Due to some unfortunate circumstances - that we dropped the ball on - combined with some long overdue maintenance, the laser cutter is currently out of order.
Details:
Due to the retirement of a particular Let’s Encrypt certificate, the laser pi is currently not able to communicate to the membership software to verify users.
Unfortunately, all the software on the pi is also horribly out of date, and while @lukecyca and I tried a whole bunch of things, we weren’t able to get a work-around in place.
More unfortunate is that it takes a while to get the software compiled and installed on a replacement.
Perhaps you and @lukecyca have already exhausted these avenues or your energy to work around this, but I’ve also been dealing with the expiration of this root certificate today, so have amassed some knowledge about what happened, why, and how to work around it.
The first problem is that the old ‘trusted root’ certificate that signed LE’s CA expired, and the new ‘trusted root’ isn’t contained in the trust store of many older software builds. This is relatively simple to fix, just install it manually. On Debian/Ubuntu-ish distros, this should involve acquiring the certificate (from here, placing it in /usr/local/share/ca-certificates (the filename must end in .crt) and running sudo update-ca-certificates.
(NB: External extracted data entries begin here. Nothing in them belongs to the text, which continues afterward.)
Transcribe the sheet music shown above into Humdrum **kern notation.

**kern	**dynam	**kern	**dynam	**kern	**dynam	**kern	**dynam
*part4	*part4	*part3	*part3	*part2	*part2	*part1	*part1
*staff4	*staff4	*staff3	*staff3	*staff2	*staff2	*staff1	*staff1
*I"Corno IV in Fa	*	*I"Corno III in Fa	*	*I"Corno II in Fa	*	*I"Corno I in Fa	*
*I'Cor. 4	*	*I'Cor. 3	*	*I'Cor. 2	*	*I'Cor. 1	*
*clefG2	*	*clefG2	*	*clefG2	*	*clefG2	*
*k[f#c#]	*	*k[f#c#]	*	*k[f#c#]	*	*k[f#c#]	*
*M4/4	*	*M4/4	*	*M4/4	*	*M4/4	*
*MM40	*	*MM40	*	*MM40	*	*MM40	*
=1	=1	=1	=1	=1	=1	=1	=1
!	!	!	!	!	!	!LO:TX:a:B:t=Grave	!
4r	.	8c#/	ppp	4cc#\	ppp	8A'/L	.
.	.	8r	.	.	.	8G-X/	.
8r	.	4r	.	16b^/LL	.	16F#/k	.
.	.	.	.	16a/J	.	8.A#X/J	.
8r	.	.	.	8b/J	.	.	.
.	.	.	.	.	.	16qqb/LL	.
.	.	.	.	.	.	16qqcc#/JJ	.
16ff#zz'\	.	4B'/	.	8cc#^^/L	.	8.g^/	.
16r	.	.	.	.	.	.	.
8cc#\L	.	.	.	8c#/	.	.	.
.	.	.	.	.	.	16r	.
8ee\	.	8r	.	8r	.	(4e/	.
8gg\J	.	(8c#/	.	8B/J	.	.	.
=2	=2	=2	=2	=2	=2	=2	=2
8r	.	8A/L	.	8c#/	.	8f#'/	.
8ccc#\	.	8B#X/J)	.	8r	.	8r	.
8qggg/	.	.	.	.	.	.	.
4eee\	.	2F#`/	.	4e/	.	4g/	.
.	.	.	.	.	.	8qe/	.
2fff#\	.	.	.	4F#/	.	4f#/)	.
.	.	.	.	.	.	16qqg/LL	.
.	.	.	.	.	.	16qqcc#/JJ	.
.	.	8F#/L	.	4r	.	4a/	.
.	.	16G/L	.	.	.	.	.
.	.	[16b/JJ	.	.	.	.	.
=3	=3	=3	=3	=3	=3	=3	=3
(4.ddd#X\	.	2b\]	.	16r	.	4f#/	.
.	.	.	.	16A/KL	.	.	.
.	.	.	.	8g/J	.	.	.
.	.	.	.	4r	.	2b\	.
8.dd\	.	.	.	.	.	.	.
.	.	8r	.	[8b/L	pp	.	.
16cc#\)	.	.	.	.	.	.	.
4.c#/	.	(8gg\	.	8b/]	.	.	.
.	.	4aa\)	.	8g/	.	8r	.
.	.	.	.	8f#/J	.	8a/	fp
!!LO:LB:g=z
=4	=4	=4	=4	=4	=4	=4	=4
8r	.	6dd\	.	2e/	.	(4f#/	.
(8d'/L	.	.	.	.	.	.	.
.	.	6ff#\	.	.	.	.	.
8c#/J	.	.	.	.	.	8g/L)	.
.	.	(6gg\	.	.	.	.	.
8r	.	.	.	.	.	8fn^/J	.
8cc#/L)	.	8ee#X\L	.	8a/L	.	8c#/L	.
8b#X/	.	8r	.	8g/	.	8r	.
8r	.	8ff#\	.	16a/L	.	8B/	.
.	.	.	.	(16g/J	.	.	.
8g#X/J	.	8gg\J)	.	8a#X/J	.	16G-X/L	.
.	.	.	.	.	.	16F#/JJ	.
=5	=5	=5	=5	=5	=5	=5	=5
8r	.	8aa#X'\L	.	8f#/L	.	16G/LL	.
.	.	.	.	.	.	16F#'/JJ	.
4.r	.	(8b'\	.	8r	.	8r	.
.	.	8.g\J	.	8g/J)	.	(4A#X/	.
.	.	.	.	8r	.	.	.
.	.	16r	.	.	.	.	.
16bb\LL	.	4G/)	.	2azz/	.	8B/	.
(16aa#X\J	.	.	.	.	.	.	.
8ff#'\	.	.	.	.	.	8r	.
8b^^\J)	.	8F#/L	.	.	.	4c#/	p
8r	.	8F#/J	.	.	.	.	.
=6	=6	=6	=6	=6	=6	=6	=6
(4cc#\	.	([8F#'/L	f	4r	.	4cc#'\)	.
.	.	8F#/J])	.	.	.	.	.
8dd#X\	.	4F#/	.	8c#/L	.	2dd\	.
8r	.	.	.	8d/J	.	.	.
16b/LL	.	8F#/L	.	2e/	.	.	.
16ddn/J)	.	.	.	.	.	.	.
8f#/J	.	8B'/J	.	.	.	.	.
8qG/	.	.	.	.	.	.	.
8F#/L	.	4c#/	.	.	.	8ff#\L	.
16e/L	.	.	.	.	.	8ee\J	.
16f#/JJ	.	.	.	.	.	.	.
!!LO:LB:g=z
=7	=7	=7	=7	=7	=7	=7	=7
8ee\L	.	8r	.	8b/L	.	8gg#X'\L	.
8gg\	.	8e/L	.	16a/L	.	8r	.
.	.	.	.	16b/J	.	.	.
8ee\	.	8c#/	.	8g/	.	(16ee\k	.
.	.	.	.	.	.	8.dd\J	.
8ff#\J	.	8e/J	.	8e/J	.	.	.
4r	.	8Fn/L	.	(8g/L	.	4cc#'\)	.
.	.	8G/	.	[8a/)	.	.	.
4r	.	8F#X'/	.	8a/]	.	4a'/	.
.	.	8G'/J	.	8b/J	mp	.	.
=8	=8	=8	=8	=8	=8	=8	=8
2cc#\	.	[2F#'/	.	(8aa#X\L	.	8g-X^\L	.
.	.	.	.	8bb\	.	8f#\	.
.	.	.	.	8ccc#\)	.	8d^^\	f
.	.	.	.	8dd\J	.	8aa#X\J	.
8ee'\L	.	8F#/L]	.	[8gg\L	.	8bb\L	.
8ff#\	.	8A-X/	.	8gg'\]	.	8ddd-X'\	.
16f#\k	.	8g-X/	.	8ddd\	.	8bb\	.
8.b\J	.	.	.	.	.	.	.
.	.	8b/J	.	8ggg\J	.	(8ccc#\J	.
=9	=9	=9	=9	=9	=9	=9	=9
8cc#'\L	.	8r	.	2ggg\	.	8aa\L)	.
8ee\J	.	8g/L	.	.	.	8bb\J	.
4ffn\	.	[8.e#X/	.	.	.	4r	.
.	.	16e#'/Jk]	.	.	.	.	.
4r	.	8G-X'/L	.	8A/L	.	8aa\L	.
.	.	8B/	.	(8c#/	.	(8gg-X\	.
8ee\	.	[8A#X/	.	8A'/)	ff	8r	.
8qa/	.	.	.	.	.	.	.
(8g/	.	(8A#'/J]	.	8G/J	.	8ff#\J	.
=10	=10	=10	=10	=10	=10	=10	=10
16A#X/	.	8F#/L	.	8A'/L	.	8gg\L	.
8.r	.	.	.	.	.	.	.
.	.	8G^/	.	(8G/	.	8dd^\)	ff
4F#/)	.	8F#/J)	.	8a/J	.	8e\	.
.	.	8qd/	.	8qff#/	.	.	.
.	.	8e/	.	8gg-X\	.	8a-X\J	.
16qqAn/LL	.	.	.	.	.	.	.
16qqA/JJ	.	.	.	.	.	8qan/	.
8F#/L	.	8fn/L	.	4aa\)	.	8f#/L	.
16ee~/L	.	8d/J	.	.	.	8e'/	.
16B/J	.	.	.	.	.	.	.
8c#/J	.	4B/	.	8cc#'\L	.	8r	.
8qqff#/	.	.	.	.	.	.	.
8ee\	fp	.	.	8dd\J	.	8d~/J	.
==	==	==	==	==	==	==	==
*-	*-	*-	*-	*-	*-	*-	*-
The bigger / harder problem is that the recommended certificate chain that LE issues includes a hack to support older Android release that OpenSSL prior to 1.1.0 (as found in e.g. Ubuntu 16.04) will fail to validate. Worse, I think it means that it’s impossible to make this certificate validate at all, even if installing all of its CAs manually. The solution here involves reconfiguring the ACME client on the server (e.g. certbot) to request the shortened chain that is compatible with older OpenSSL (sacrificing support for older Android). I think that VHS maintains this server itself, so this should be feasible. To do this, select the chain with CN “ISRG Root X1”, adding --preferred-chain "ISRG Root X1" to the certbot command should do it.
In the meantime, if this is going to be a multi-day/week thing, is there a hardware hack that we can implement as a workaround? Like a physical combi lock on a switch kind of thing, similar to what we do with the door code, or the woodshop tools?